Monthly Archives: September 2011

Dark and dangerous

“Get them knees up!” (That’s an old one.)

“Run Forest, run!” (Many years older than the person shouting it.)

“Keeping going sexy!” (The sarcastic swines.)

“Oi, fatty!” (Too close to the bone.)

Just a few of the comments shouted in my direction from street corners and hidden alleys as the darker autumn evenings have meant a return to running round the local streets. Groups of youths seem to emerge into the dim light in the vain hope that nobody will see them enjoying their cigarettes and cheap alcohol. The long nights provide them with more time to get bored hanging around, not really looking for any trouble but unable to avoid a little taunting of a slow middle-aged runner.

Summer running seems a distant memory, not that we got much of a summer in the UK. Arriving home from work as the light is rapidly fading, it would be easy to shut the door and not venture outside again until morning. However, committment means turning out  and facing several adversaries.

Of course, autumn and winter running can be fun. The turning leaves and crisp, frosty mornings. The pleasure of virgin snow, and the eerie but wondrous stillness of a foggy night.

On the other hand, there are plenty of ‘hazards’ to really make running a very different challenge over the ‘dark’ months. The beauty of the reds, yellows and golden browns of the trees ultimately provides an almost deadly slippery surface as wet leaves blanket the floor. Then comes the frost and the ice and the snow often making running almost impossible on untreated surfaces.  Truck pass by, spreading grit and salt on the road and onto the legs, body and face of the foolhardy runner. And the wind, the rain, the cold and the aforementioned verbal abuse from groups of nocturnal youths.

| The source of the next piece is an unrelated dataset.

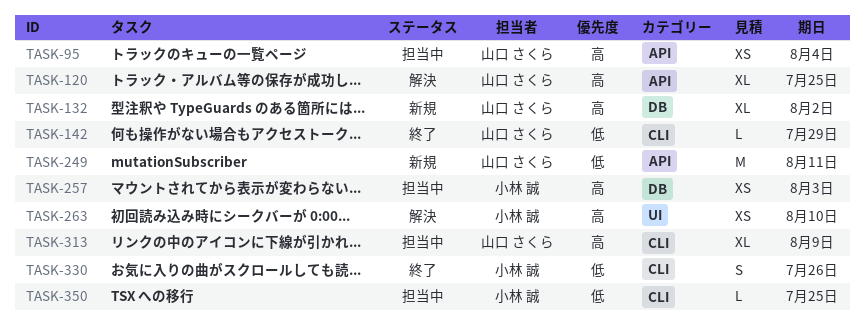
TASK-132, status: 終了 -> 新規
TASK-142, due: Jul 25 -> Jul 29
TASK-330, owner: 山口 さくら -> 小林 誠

But I wonder if any of these are as ‘dangerous’ as fast food take-aways or pubs. Running around my town inevitably requires one to run past several of each, even when covering shorter distances. The smell of curry, or Chinese, or kebabs. The whiff of garlic and pizzas. They all seem to make me crave food as soon as I return from the run.

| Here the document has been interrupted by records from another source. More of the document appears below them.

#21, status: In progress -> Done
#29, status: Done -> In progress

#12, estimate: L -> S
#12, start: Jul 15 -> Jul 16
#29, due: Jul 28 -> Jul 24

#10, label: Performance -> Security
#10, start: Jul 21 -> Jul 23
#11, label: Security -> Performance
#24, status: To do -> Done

It has to be noted however, that sometimes I’m lucky to make it back at all. Each pub (and many houses too) always seem be showing the live football which I’ve almost reluctantly left behind at home. Running past each of these premises gives fleeting glimpses of the match in progress, yet never it seems, glimpses which enable me to quite catch the score on the (slightly) blurred screen, through the pub or house window. And this is where the danger occurs. As each potential glimpse of a TV approaches I start to try to prepare my eyes in order that they may catch that all important information. For those few seconds, I’m at the mercy of every kerbstone, loose paving slab, litter bin or cat which fate may have placed before me. I’ve lost count of the number of occasions I’ve almost fallen. And the day I do crash to the floor outside a public house, clad in my running gear and hopelessly out of breath, I just know that the heckling and laughter will be absolutely hilarious.

For everyone but me!



The freedom of being off work and not having to engage in the generally hectic daily grind of the world of education and family life should be a time for fantastic running opportunities and mile after mile of pleasurable training. Unfortunately, the necessary motivation and commitment is sometimes hard to find. I’ve just had six weeks off work but the running has not been what it should be. Illness played its part in this but even over the last three weeks it’s not always been easy to commit to a run. 

You see, there’s always later (or even tomorrow). There’s always something else to do, some other distraction.  Futhermore, although I’m not a completely bone-idle couch potato, I am good at finding excuses: broken sleep – too tired, not had enough water – too dehydrated, cough or a sneeze – surely a rare strain of tropical flu is about to strike me down. In some respects I’ve had too much time on my hands. What I need is regimentation. 

As a teacher I live my life in terms – Autumn Term, Spring Term, Summer Term – with good breaks between each. During term time most of my life is pretty much full of work and family commitments. Most days provide only a small slot of time in which to go for a run. Miss the slot and it’s gone. It somehow makes me more disciplined – I know I have to do it then or it won’t get done. Conversely, when I have more time I think I can put it off for a while but too often, ‘later’ or ‘tomorrow’ means I don’t do the training.  

I’ve not followed a training plan for several weeks now, deciding that I’d just enjoy running without one for a while. Of course, I have enjoyed the running but my casual approach to it has meant I’ve not done as much as I’d have liked.

So a new plan has been put into place. The ‘Autumn Term’ will see the nights start drawing-in and I’ll be squeezing in runs in my pre-determined slots. A regimented approach will no doubt help me to move my running to the next level. I will just have to make sure that I stick to the plan and not change it on a daily basis! And even I’ll have to admit that the chances of catching rare strains of tropical flu are very small in the north west of England!